The experiments reported by [Soong et al. (1987)] where sequences of digits are used for speaker verification is another example of a fixed-vocabulary system.
Unrestricted text-independent speaker recognition is usually considered as desirable for several reasons. Even if the user does not have to take the initiative in producing the text, prompted systems are less likely to be defeated by a recorded voice, as the linguistic material is virtually unpredictable. For unprompted systems, identification or verification can take place unobtrusively, during a telephone transaction, for instance. Moreover, unprompted approaches do not require the speaker to be actively cooperative.

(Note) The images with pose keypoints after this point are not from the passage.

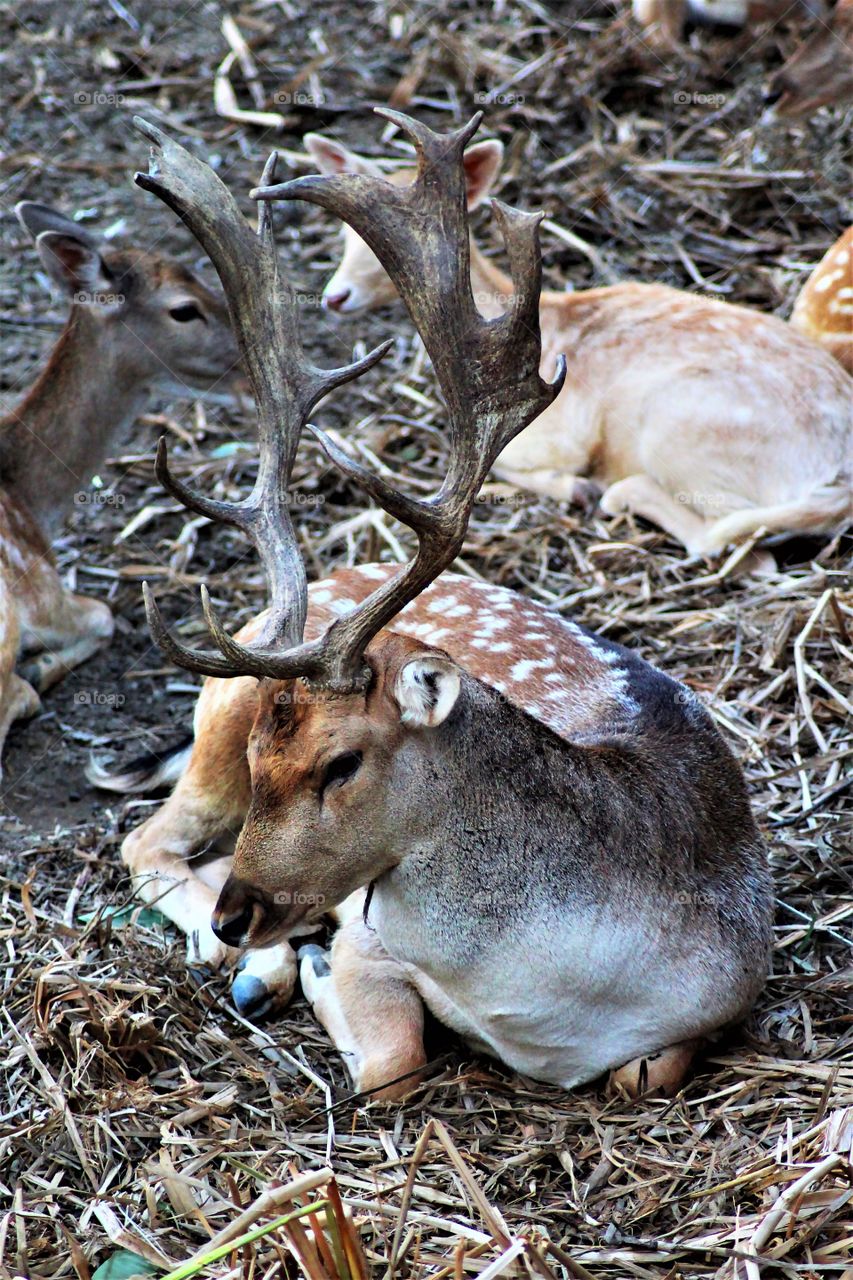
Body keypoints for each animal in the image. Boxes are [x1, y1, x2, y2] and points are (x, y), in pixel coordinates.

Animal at [111, 109, 773, 1104]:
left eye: (341, 763)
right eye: (270, 755)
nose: (238, 918)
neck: (548, 1008)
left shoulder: (722, 998)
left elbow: (640, 1074)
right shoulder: (367, 930)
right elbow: (393, 1061)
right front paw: (309, 974)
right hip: (213, 736)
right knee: (145, 838)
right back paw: (255, 965)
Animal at [303, 131, 853, 560]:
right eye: (343, 235)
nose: (334, 295)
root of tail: (836, 476)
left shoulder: (562, 430)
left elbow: (513, 460)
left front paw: (576, 487)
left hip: (677, 429)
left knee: (730, 541)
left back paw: (611, 492)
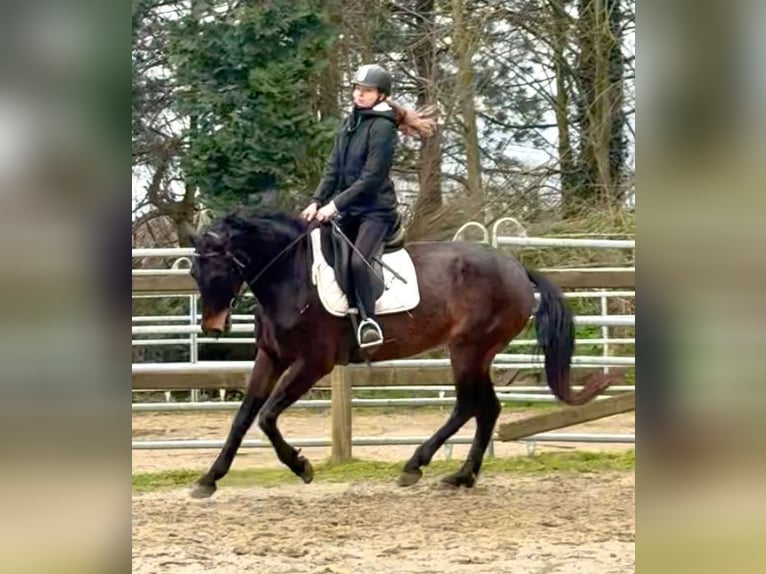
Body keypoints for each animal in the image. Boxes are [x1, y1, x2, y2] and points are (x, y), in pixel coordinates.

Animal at [186, 210, 610, 498]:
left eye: (221, 268)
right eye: (194, 273)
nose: (213, 325)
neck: (292, 275)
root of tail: (517, 268)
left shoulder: (312, 363)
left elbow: (267, 416)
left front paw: (301, 466)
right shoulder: (270, 357)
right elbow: (243, 418)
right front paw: (209, 479)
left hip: (468, 349)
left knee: (469, 405)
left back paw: (417, 466)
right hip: (478, 354)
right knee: (486, 408)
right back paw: (461, 476)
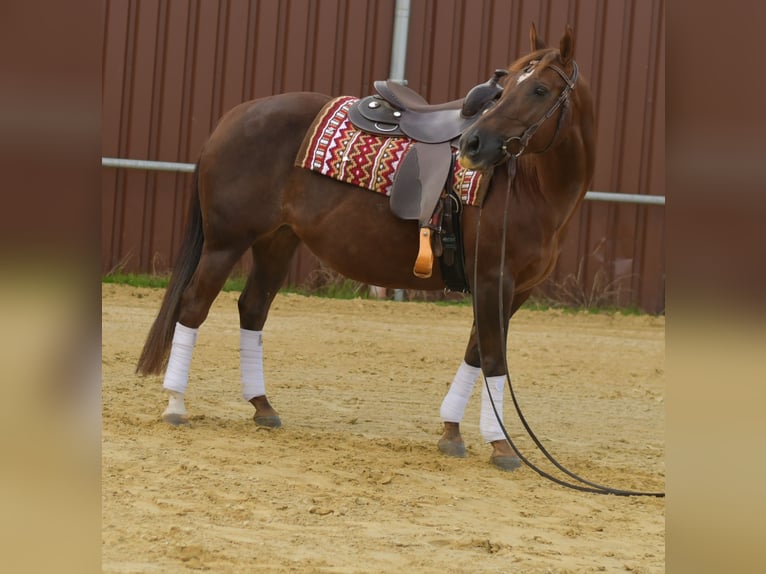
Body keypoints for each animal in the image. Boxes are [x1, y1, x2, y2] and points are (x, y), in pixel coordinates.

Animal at [136, 23, 594, 472]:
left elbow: (476, 354)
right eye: (507, 88)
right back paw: (176, 404)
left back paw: (262, 406)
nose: (474, 145)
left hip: (277, 242)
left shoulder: (516, 290)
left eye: (540, 90)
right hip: (226, 243)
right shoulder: (492, 280)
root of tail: (233, 117)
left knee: (252, 309)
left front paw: (452, 432)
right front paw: (501, 446)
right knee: (193, 306)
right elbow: (495, 359)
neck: (529, 188)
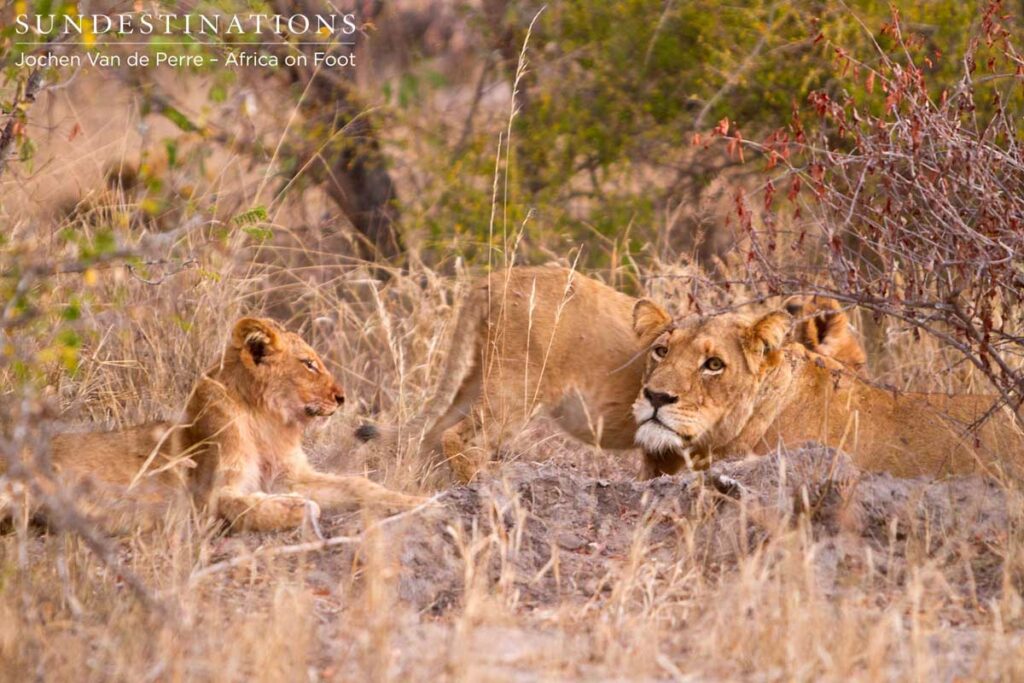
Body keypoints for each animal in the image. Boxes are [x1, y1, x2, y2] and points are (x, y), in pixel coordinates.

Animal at [4, 317, 425, 533]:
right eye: (309, 364)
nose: (342, 398)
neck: (267, 421)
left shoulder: (291, 474)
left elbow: (358, 484)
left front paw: (415, 501)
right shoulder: (205, 495)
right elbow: (251, 505)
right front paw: (298, 508)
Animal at [356, 266, 868, 483]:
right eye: (860, 363)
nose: (862, 380)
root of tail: (493, 280)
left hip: (478, 378)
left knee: (431, 435)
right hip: (515, 387)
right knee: (458, 437)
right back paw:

Here is the general structure of a text- (or voice-) prompted unrestricted text-independent system, as described by [Furui (1994)], p. 7:
The recognition system prompts each user with a new key sentence every time the system is used, and accepts the input utterance only when it decides that the registered speaker has uttered the prompted sentence [ ...] This method not only can accurately recognise speakers but also can reject utterances whose text differs from the prompted text, even if it is uttered by the registered speaker .
[During registration], since the text of training utterances is known, these utterances can be modelled as the concatenation of [speaker-independent] phoneme models, and these models can be automatically adapted [to the new registered speaker] . In the recognition stage, the system concatenates phoneme models according to the prompted text [i.e. a speaker-specific model and a speaker-independent model]. If the likelihood of both speaker and text is high enough, the speaker is accepted as the claimed speaker.
Note here that the fundamental difference between the system described above and a fixed-vocabulary system is the use of subword speech units (here, phonemes ) which allow to construct speaker-specific models of test words (or sentences) which were not pronounced during the registration phase. Note also the use of an explicit step of speech recognition.
In opposition to prompted systems, here is one example of an experiment in unprompted speaker recognition, as reported by [Gish et al. (1986)], p. 865, concerning the ISIS system from BBN:
We wish to identify an unknown speaker, from an utterance, [ ...] knowing that the utterance was made by one of a set of M possible speakers. We have available training data for each of the M speakers that consists of speech from one or more telephone calls, all distinct from the test telephone call. The text of all utterances is assumed to be unknown.
Here, the protocol described is unprompted unrestricted text-independent closed-set speaker identification. Note also the multi-session character of the experiment, i.e. that the training and test material have been recorded through different channels , probably on different days.